In laboratory as well as in application tests, multilayered PVD coatings have shown enhanced mechanical and tribological properties as compared to today's single layered PVD coatings. A coating which has shown very interesting properties, such as high temperature stability and high fracture toughness, is multilayered PVD TiN/CrN. Our knowledge about the connection between the growth dynamics and the properties of this coating is, however, rather poor. Therefore, to further develop and optimise this coating, it is necessary to study the correlations between on the one hand the growth process, and on the other the microstructure, composition and mechanical properties of the coating.In this work growth rate, morphology, microstructure, chemical and phase composition, together with coating hardness, Young's modulus and fracture toughness of different multilayered PVD TiN/CrN coatings have been evaluated. All coatings have been deposited on cemented carbide substrates using a combination of reactive electron beam evaporation (Ti) and reactive d.c. magnetron sputtering (Cr).

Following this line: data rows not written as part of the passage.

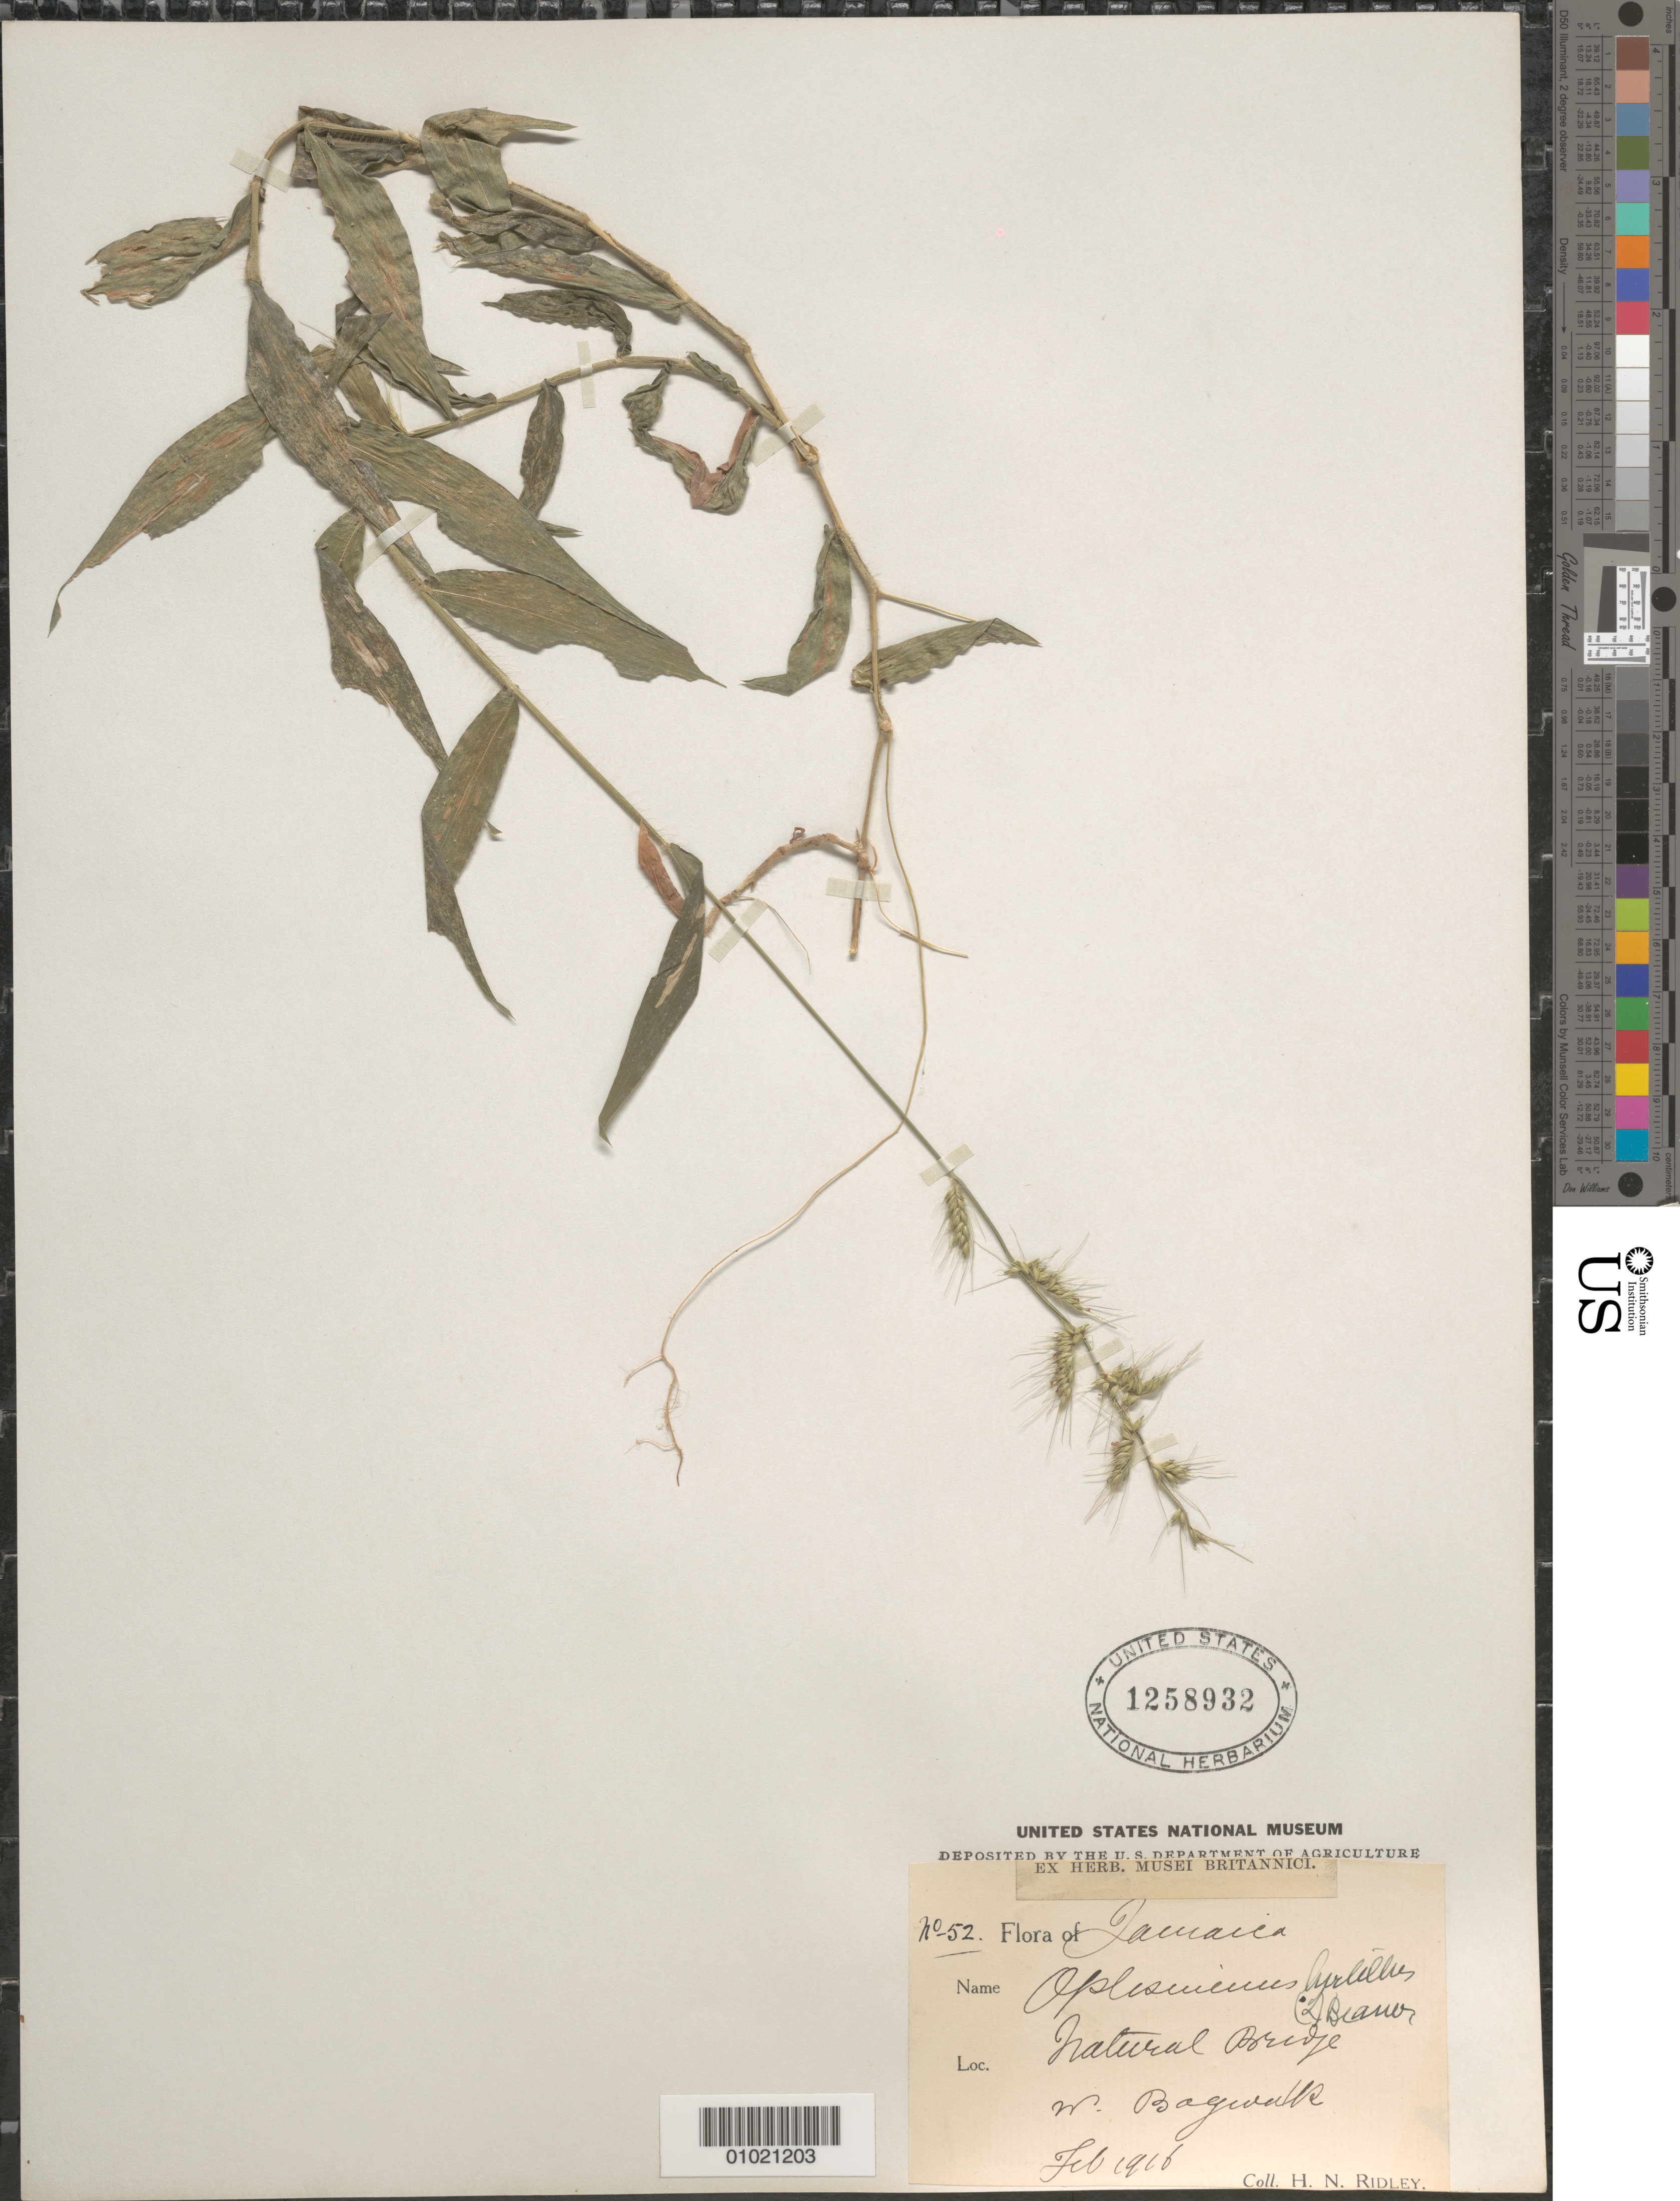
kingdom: Plantae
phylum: Tracheophyta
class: Liliopsida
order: Poales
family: Poaceae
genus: Oplismenus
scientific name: Oplismenus hirtellus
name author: (L.) P. Beauv.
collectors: H. N. Ridley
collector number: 52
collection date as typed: Feb 1916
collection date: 1916-02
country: Jamaica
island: Jamaica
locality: W. Bagwalla [sp?] Natural bridge.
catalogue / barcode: US 1258932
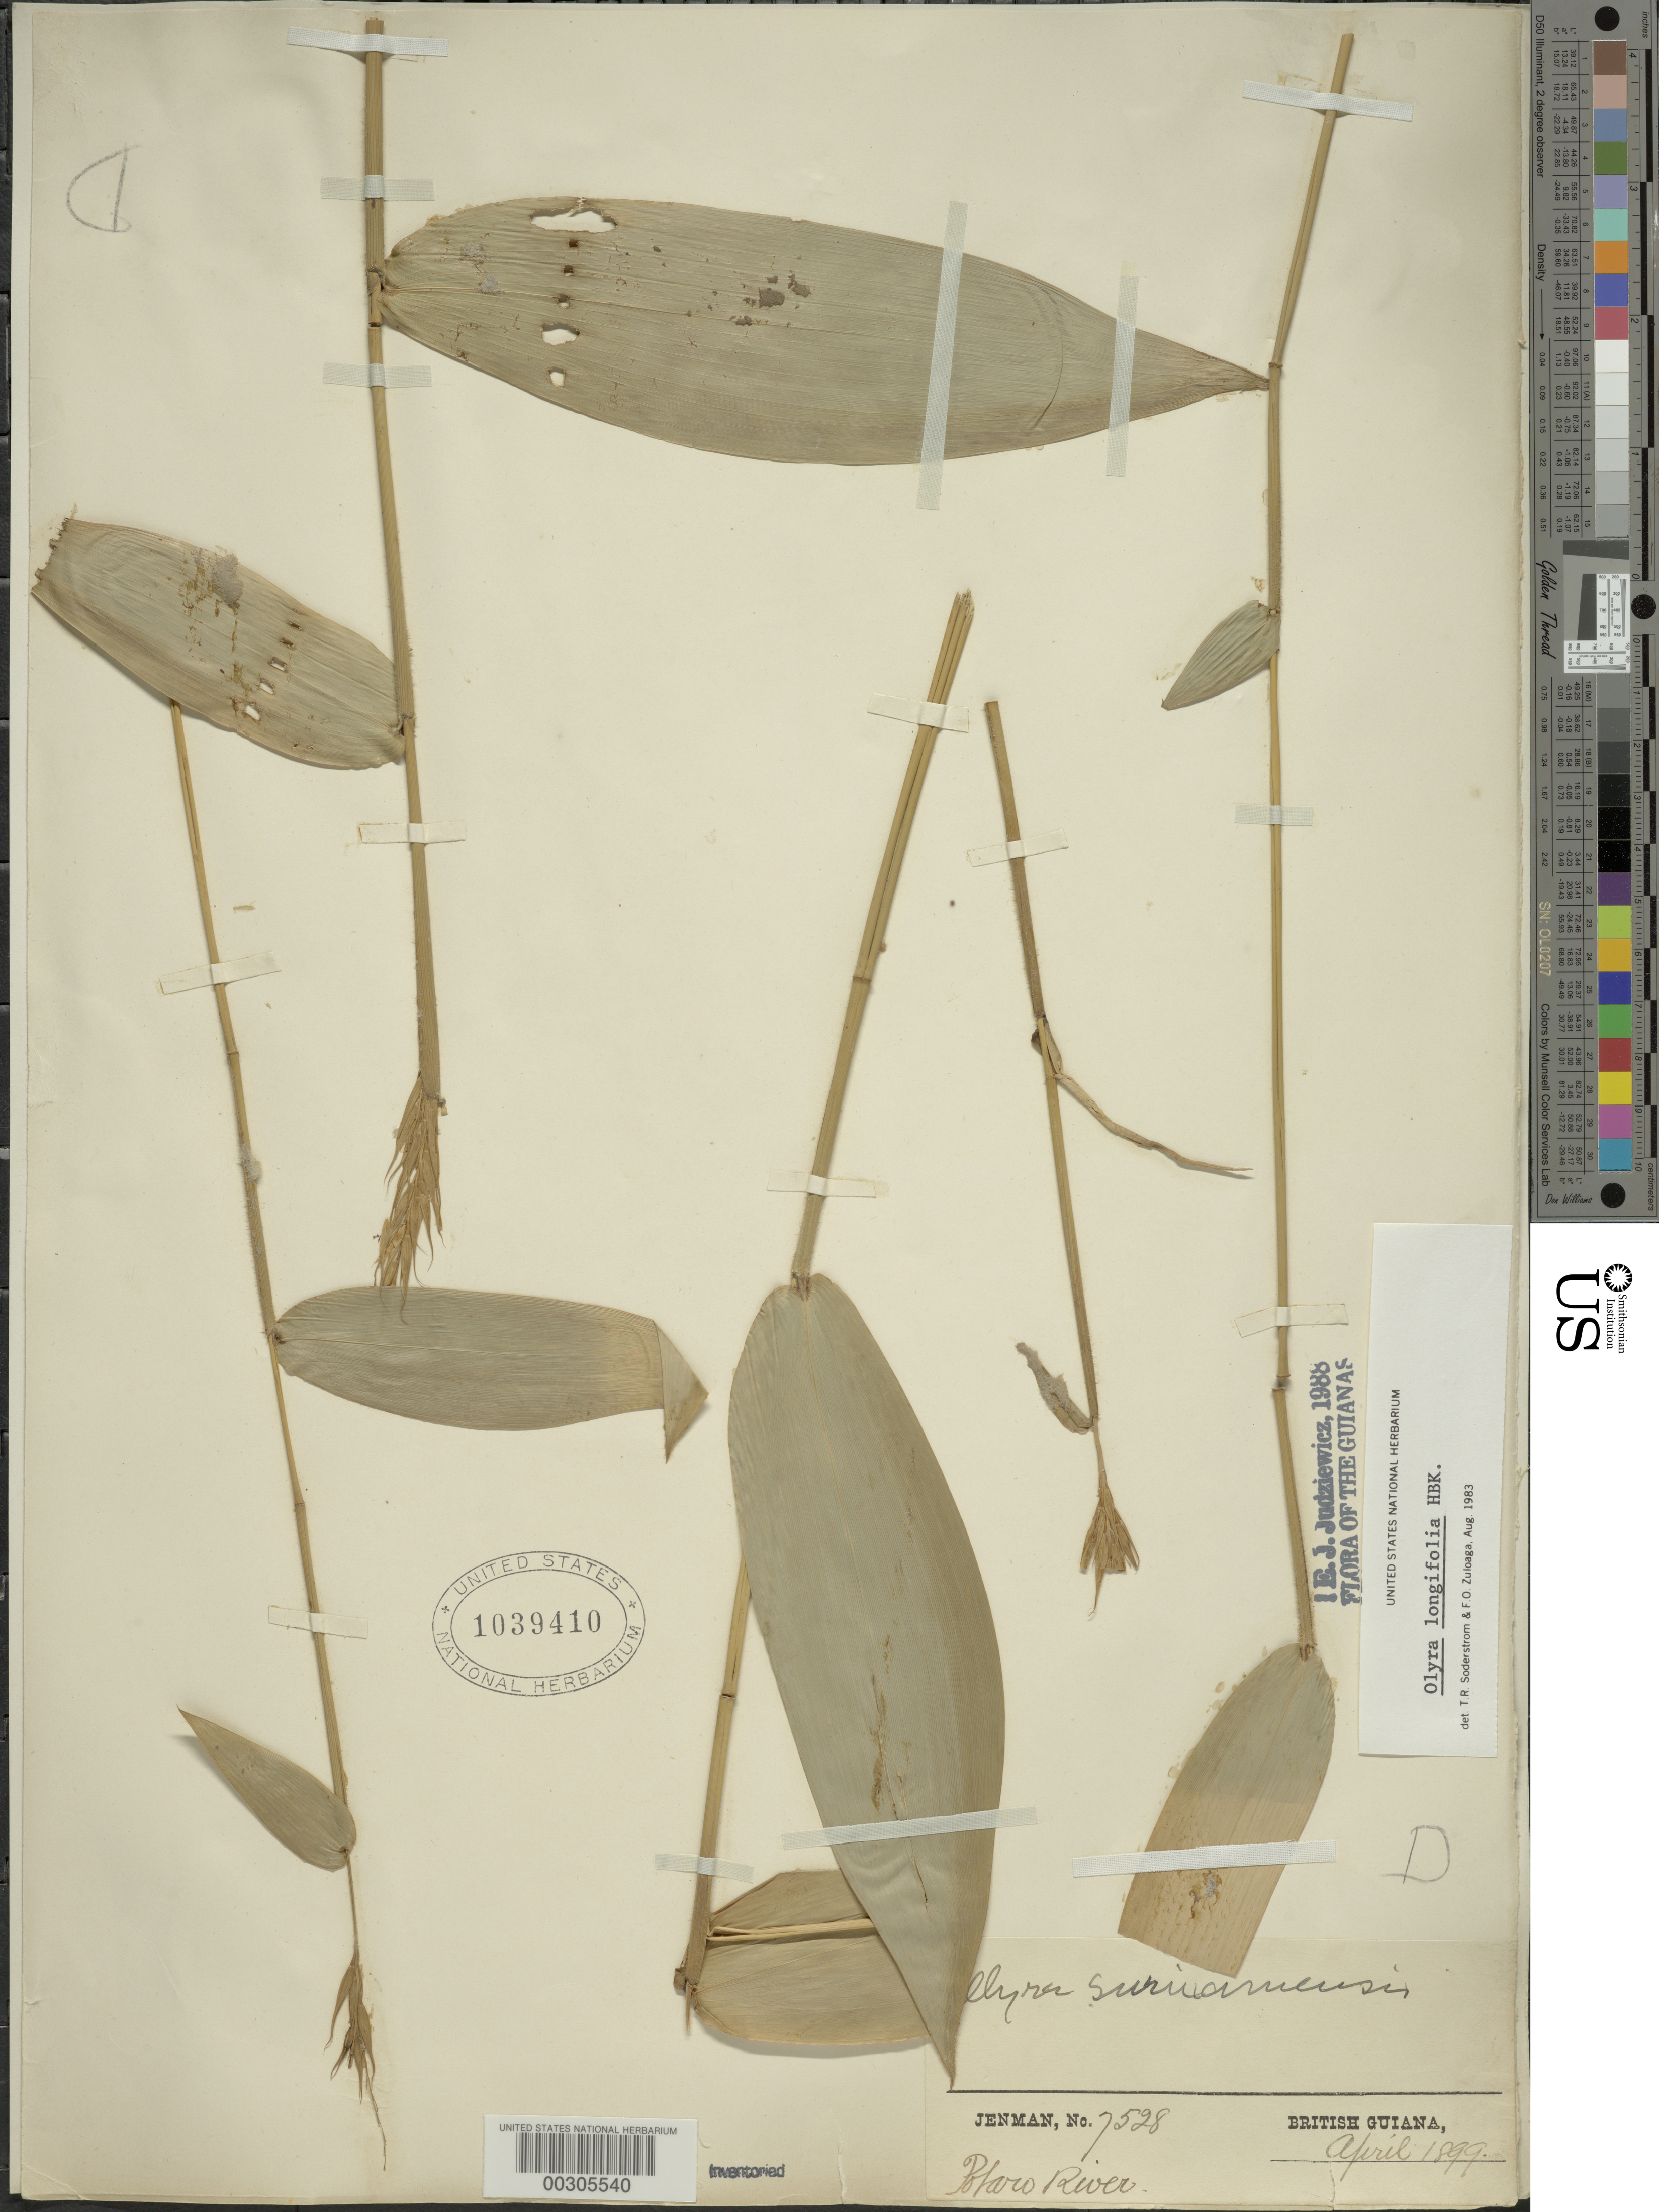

The influence of lamella thickness and different deposition parameters: substrate bias, magnetron sputtering power and nitrogen flow, on the above mentioned characteristics has been examined. In addition to the multilayered TiN/CrN coatings, homogeneous TiN and CrN have been included and compared.The investigation showed that a dense, fully cubic NaCl phase, multilayered PVD TiN/CrN coating with high fracture toughness can be deposited provided that the lamella thickness is kept less than 14 nm and 5 nm of TiN and CrN respectively. Thin lamellae seem to inhibit transformation from growth of the cubic NaCl phase to new phases, e.g. hexagonal β-Cr2N and metallic Cr. Furthermore, thin lamellae yielded a (200) preferred growth orientation while thicker lamellae generated a mixture of growth orientations. In addition, very thin lamellae must be deposited to obtain good fracture toughness. It was also found that it was necessary to use a negative substrate bias in order to obtain a high quality coating.